What to do when you can’t get to sleep

Something that crops up again and again in counselling sessions is the debilitating effect that anxiety and unwanted thoughts can have on clients’ ability to sleep.  And of course, most of us have been there….  At the end of the day, we climb into bed, hoping to drift into a deep and peaceful sleep, when our minds decide that now would be a good time to start thinking about everything that’s going on in our lives just now, and we lay tossing and turning for hours instead.
 
So here are a few ideas that may help you fall into that seemingly elusive sleep when anxiety and unwanted thoughts seem determined to keep you awake.

  • Get into a night-time routine

Whether this is taking a warm bath, reading a book, or listening to some calming music, getting your body relaxed can help to settle your mind too, and provides a transition from being awake to being asleep.

  • Reduce alcohol/caffeinated drinks or rich food

As well as triggering your digestive system, your brain is stimulated by alcohol, caffeine, and rich foods, so try changing your food and drink intake at least an hour before you want to sleep.

  • Cut out mobile phones/tablet/laptop use

The light that these devices emit can stimulate the brain, so try not to use your devices for at least an hour before you go to bed and, if possible, keep them out of the bedroom altogether.
----------
What three examples of a night-time routine does the piece on getting to sleep give?

- **Exercise data**:
----------
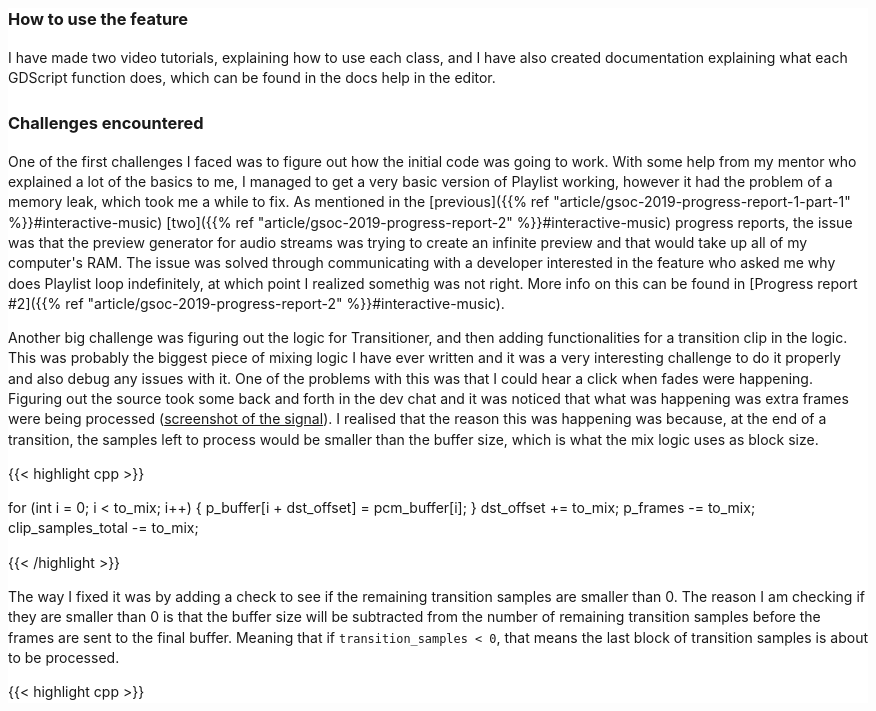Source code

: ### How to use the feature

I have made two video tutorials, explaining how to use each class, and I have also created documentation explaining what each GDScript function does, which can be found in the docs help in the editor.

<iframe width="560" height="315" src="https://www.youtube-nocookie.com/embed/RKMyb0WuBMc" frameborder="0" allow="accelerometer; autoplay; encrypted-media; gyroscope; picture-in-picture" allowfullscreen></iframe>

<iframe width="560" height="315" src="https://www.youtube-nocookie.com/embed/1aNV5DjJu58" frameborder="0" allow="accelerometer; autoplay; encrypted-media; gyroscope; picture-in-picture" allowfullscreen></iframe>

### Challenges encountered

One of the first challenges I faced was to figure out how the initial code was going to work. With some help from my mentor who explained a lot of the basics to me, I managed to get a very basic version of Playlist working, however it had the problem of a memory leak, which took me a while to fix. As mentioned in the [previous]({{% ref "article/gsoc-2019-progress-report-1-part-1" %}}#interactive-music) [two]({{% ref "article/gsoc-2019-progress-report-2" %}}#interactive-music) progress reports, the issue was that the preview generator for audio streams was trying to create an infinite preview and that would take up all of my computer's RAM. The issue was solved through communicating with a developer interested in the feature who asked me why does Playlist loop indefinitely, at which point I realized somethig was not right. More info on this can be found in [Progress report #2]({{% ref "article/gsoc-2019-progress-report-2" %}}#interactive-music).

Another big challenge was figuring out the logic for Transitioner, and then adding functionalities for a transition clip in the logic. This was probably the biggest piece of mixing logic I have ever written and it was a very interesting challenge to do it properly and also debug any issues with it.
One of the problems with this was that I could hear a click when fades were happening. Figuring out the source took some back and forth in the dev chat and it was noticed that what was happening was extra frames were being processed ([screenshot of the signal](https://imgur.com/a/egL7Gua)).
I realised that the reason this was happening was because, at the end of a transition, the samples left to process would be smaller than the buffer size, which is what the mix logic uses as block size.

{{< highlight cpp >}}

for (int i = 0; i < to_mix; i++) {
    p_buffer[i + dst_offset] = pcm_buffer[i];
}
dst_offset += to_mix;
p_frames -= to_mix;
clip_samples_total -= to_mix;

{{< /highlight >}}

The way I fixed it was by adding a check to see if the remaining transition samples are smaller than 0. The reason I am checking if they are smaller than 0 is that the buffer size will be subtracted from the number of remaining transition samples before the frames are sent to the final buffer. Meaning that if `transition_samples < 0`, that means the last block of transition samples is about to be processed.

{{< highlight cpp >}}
----------
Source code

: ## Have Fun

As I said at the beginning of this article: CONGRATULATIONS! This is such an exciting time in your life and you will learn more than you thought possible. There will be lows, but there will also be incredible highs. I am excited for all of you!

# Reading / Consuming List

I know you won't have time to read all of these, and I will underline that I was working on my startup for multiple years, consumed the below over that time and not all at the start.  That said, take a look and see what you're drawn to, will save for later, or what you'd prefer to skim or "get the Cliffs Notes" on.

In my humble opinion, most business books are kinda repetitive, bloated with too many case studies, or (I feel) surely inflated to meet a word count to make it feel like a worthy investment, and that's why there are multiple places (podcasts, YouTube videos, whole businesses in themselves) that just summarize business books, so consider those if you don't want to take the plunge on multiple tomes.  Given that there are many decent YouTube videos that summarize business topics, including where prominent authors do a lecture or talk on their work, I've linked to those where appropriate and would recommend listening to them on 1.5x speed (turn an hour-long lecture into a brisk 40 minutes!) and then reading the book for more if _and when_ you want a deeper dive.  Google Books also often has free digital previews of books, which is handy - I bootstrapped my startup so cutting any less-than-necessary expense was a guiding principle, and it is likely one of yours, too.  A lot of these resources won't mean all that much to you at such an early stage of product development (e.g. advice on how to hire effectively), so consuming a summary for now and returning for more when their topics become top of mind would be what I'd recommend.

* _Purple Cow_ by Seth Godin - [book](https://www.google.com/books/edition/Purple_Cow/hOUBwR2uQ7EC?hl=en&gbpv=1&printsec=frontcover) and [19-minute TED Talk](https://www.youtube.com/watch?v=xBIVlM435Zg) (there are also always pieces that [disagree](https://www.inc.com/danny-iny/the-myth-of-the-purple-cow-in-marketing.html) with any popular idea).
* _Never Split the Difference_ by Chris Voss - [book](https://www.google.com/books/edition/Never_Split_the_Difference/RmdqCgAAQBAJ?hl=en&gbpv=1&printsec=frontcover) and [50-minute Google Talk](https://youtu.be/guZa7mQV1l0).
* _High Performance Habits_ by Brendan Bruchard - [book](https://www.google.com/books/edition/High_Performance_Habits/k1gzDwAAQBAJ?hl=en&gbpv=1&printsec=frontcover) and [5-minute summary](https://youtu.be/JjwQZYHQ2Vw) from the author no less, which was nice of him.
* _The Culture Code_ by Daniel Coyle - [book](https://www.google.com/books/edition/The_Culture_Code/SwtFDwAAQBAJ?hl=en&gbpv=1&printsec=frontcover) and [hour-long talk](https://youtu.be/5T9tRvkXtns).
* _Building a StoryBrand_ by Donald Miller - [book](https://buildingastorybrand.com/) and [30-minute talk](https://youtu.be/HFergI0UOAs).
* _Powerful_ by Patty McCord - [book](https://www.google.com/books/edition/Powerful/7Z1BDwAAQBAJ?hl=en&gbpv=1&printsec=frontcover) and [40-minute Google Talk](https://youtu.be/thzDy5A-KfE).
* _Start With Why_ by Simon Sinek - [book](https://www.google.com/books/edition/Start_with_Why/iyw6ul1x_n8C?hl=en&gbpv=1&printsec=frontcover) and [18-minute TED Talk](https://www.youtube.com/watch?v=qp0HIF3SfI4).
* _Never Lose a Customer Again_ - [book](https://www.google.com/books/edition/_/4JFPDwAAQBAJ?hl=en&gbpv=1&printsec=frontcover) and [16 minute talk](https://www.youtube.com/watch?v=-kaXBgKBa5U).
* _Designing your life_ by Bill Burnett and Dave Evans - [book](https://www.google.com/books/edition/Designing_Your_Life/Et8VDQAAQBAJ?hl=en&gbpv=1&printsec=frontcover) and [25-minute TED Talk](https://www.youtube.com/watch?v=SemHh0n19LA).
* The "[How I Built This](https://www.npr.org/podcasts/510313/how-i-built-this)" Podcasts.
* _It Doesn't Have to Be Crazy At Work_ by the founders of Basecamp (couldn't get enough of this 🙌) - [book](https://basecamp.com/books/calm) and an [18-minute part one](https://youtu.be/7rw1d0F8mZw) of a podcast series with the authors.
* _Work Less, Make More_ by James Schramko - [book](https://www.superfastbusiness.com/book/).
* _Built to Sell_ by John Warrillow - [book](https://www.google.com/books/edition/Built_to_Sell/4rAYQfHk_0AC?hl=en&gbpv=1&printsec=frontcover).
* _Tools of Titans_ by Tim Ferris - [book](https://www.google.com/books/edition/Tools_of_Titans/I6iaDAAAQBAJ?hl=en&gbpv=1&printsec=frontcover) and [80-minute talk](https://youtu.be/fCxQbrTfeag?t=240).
----------
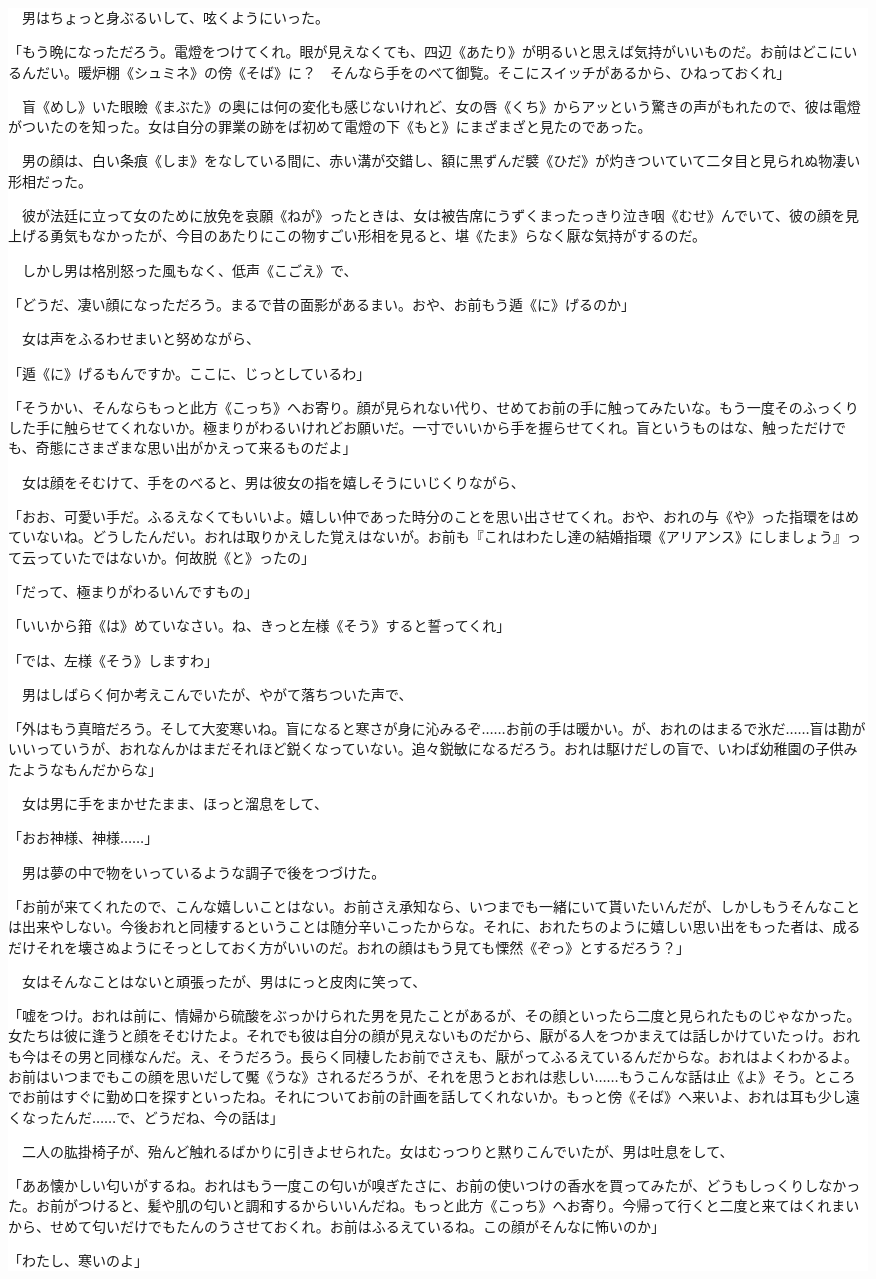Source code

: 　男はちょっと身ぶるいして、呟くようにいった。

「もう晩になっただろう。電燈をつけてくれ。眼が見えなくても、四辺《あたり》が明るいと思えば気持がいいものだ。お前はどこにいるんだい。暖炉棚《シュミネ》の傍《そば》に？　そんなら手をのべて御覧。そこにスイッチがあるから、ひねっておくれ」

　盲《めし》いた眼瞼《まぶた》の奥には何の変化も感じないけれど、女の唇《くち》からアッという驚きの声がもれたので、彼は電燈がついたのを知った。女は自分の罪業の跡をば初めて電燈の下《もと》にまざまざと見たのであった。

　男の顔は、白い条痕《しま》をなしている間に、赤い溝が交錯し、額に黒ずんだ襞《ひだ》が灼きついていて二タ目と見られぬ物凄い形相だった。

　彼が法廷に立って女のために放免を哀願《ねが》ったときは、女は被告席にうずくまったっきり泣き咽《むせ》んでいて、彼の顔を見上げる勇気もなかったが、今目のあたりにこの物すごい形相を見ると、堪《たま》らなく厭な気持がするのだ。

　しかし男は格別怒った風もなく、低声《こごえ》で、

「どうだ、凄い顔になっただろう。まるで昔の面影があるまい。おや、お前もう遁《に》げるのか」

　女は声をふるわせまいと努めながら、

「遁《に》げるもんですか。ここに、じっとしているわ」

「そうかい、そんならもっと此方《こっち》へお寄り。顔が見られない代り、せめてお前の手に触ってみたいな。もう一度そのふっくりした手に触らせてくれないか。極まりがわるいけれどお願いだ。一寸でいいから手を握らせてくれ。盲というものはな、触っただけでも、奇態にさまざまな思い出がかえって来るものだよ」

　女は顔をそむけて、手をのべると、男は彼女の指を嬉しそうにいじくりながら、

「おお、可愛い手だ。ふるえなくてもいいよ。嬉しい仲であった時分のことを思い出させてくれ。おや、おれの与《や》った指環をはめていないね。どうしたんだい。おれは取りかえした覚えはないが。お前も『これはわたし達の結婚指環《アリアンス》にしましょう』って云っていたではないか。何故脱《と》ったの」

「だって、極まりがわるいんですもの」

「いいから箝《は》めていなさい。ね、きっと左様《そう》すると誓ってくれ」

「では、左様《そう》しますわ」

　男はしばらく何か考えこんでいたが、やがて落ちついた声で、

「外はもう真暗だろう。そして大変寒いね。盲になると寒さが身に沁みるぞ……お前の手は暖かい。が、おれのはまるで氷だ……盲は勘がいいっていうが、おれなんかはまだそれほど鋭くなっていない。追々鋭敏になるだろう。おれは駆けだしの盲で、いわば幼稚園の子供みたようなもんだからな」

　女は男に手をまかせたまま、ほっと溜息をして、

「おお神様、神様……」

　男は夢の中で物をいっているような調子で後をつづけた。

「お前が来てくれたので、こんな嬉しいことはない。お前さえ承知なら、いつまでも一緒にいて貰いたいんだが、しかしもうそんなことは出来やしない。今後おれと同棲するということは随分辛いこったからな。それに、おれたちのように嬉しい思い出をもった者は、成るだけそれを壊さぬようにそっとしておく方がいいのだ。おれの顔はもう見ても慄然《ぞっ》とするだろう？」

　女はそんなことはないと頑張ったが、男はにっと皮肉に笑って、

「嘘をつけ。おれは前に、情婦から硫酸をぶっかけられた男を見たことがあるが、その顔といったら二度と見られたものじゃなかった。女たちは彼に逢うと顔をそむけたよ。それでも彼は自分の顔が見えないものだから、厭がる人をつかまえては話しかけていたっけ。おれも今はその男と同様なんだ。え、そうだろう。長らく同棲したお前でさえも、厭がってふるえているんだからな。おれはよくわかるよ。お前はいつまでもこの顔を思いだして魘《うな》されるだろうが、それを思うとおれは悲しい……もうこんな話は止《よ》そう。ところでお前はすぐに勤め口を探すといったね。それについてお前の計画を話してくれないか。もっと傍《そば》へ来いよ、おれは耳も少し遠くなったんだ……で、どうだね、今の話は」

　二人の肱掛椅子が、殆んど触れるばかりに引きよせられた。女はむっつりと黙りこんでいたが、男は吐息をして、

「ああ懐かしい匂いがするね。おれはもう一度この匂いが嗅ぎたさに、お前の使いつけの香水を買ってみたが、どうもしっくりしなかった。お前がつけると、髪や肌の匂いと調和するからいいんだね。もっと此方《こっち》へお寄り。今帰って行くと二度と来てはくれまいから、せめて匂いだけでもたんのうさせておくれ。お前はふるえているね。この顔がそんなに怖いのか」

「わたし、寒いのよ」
----------
- **Exercise solution**: Taking a warm bath, reading a book, or listening to some calming music.